* **TASK TO COMPLETE**
Output all the data exactly. Pictures do not belong in the copy.

* **MATERIAL PROVIDED**
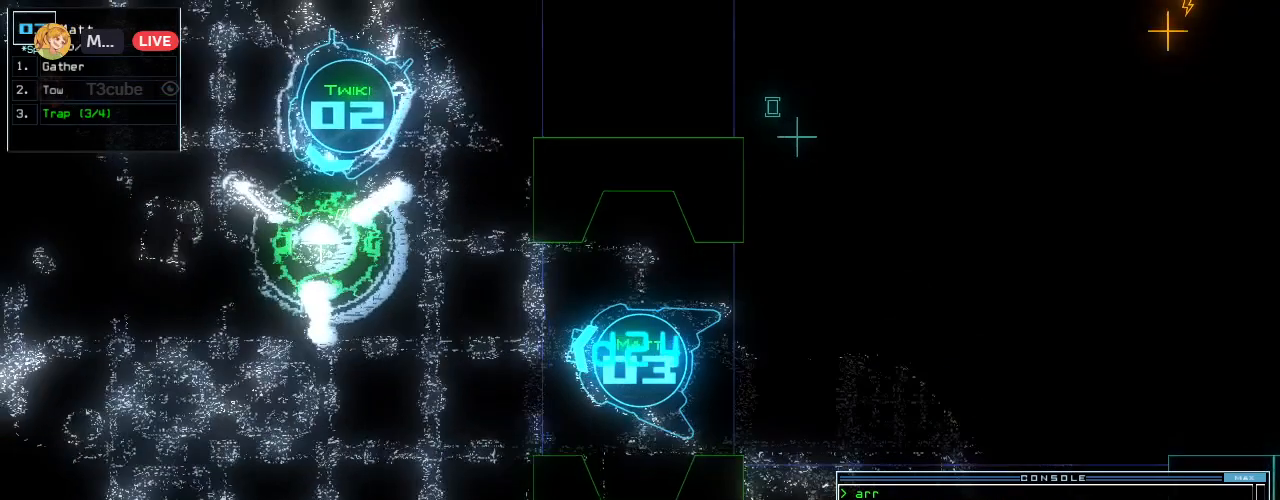
{"keys": [], "events": [[40, "up", "up"], [300, "space", "down"], [380, "space", "up"]]}
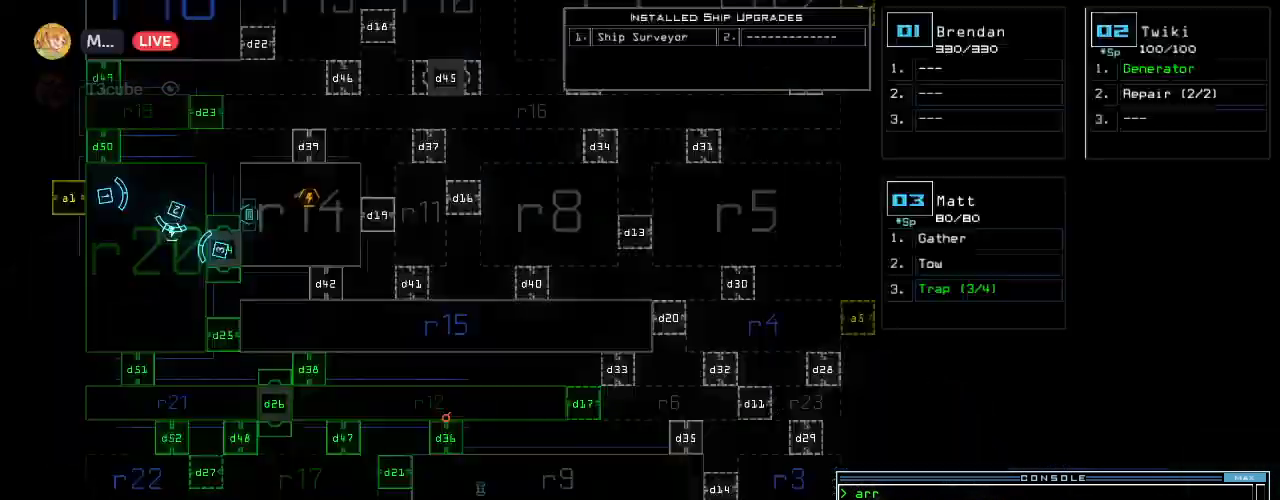
{"keys": [], "events": []}
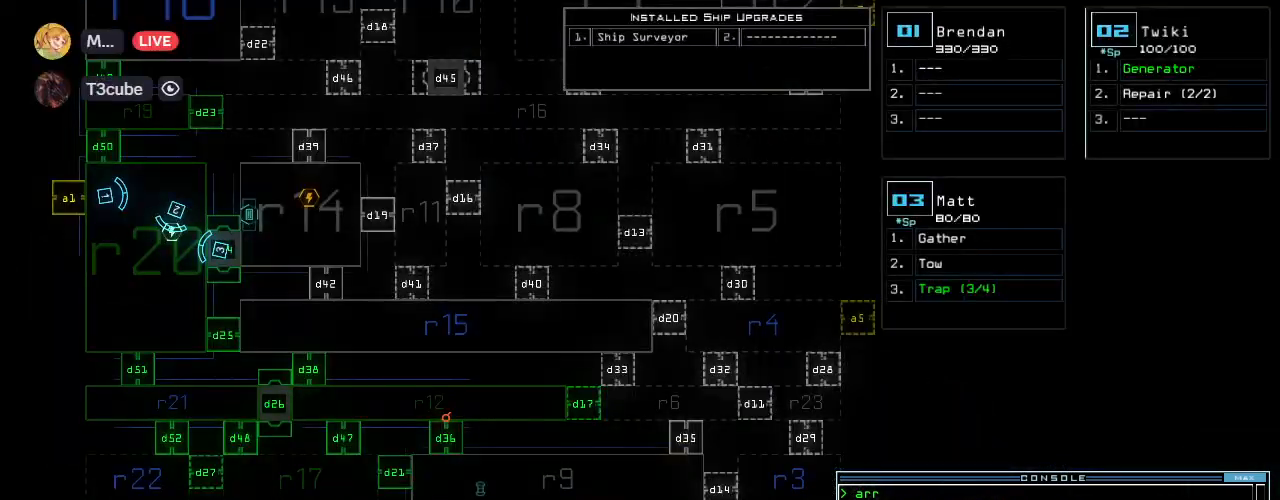
{"keys": [], "events": [[160, "c", "down"], [200, "c", "up"], [240, "c", "down"], [300, "return", "down"], [320, "c", "up"], [360, "return", "up"]]}
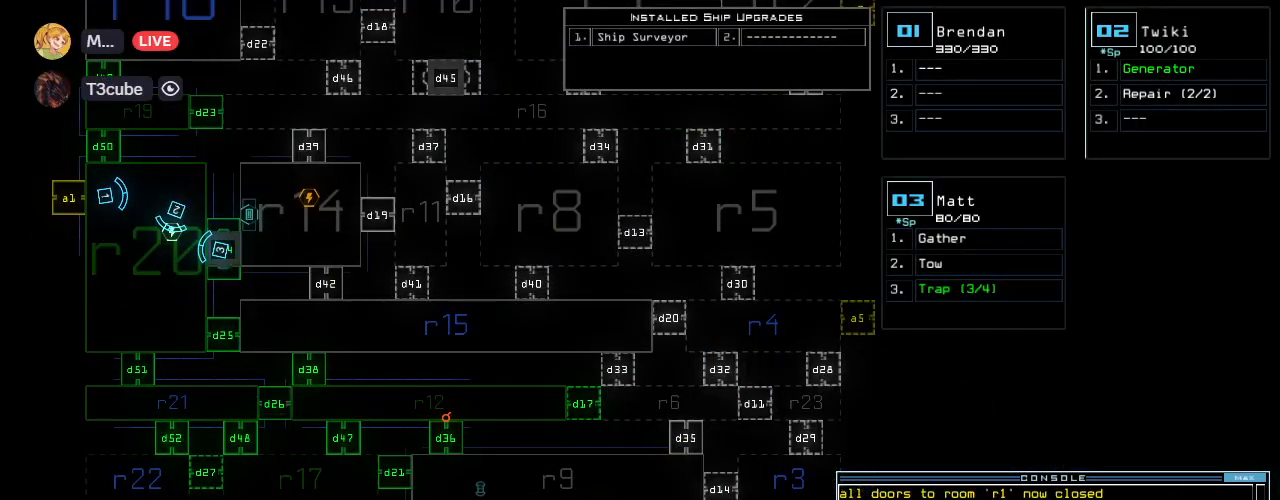
{"keys": [], "events": []}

* **SOLUTION FOR THIS PROBLEM**
{"keys": [], "events": [[40, "up", "up"], [300, "space", "down"], [380, "space", "up"]]}
{"keys": [], "events": []}
{"keys": [], "events": [[160, "c", "down"], [200, "c", "up"], [240, "c", "down"], [300, "return", "down"], [320, "c", "up"], [360, "return", "up"]]}
{"keys": [], "events": []}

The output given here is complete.